The French silent science fiction comedy Paris Asleep by René Clair is about a scientist who invents a time-freezing machine that sends out a ray making people caught in its beam fall asleep. For four days he brings Paris to a standstill and everyone – except the watchman of the Eiffel tower and five people in a plane, above the ray’s reach – are frozen into immobility.

Above: a man steals the necklace from a sleeping woman.

Paris Asleep is an experiment with stillness and a display of how the manipulation of movement can affect the characters of the film. By experimenting with film speeds, directions and shots, Clair also experiments with the concept of time and a filmmaker’s ability to manipulate time and stop time all together. The experiments with stillness begin when the watchman wakes up, looks down from the Eiffel Tower and we see a still image of Paris. He immediately notices that something is wrong as the city seems unusual without the movement of cars and people. Then, he looks at his watch, which has been halted during the night – suggesting that the common metric to organise everyone’s life has been removed. Next, we see the watchman walking around the empty streets of Paris, discovering that everyone else is completely immobilised. The arrest of time and suspension of characters seems comical, but also invokes a frightening feeling that they could be stuck in the instant of time forever.

Above: The watchman is looking down upon a Paris asleep.

Above: all the watches have come to a halt.

He meets the other unaffected people from the airplane, and they immediately start taking advantage of their sudden freedoms; indulging in good food, driving in the “frozen” people’s cars and stealing their things. When boredom starts to set in, they hear a cry for help from the scientist’s niece and hurry down to help her. After convincing the scientist to make everything normal again, they quickly miss their previous freedoms. Not being able to face being poor again, they decide to turn on the ray once more. The scientist finds out, turning it off again and the police catch them while they are trying to steal more money.

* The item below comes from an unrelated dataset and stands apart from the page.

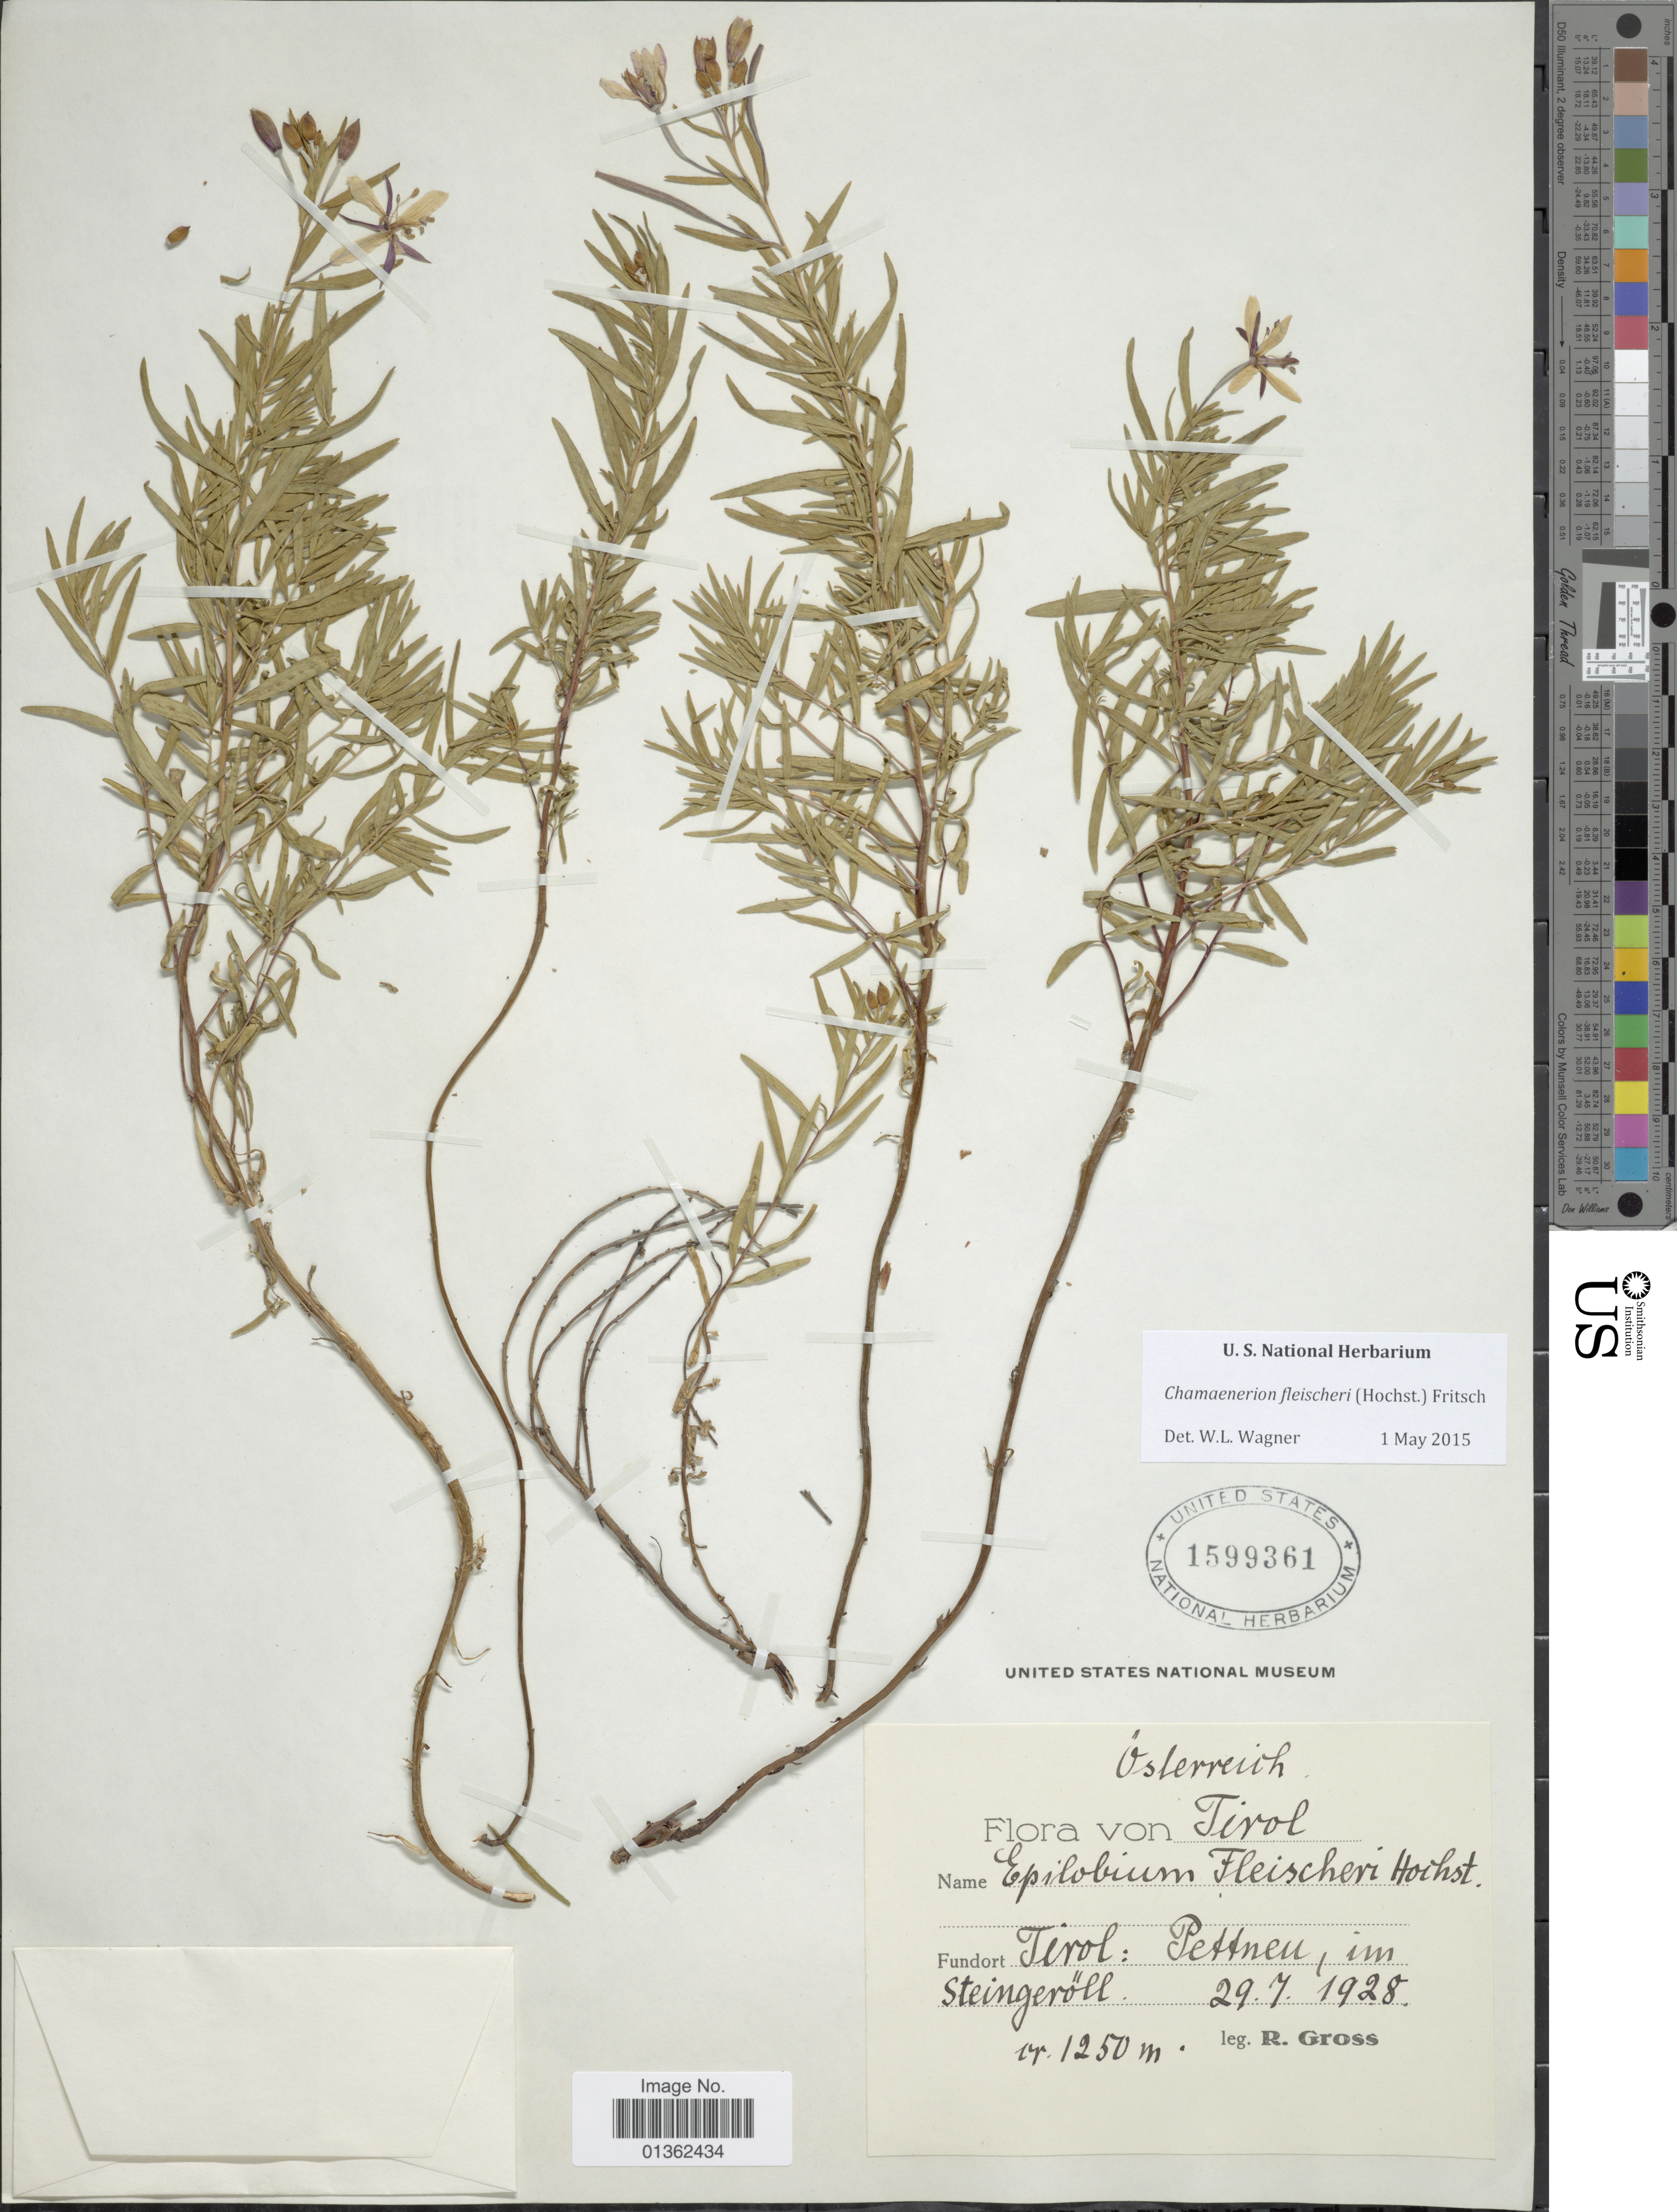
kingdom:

When the time-freezing machine is turned on and off, Clair manipulates the direction and speed of time by using accelerated motion, slow motion and reverse motion. To make these manipulations realistic, the movement is not limited to people and we see several shots of traffic and city life edited together to create an overall image of the city. The combination of still (paused) images and moving images illustrates the transition from the still life of stopped time to the movement of normal time. In the end of the film no one believes their story about “a sleeping Paris” and they consider if it was all a dream, but after finding a diamond ring at the Eiffel tower they know it was real.

I believe, Paris Asleep is Clair’s way of playing with the magic of cinema, namely the way – especially early cinema – played with the audience by controlling the movie projector from first showing a still image to suddenly “bringing the image into life”. The people frozen by the scientists ray remind me of people in the cinema sitting still (frozen) watching the rays of the film. The filmmaker has the power to freeze people in a moment of time and to temporarily liberate them from their social classifications, to alter their relationships and to change the outcome of events. Paris Asleep turns reality inside out, making reality a dream, and dream a reality.

Above: a chase scene is paused, the theft is without consequence.

Above: a suicide is delayed, and perhaps prevented.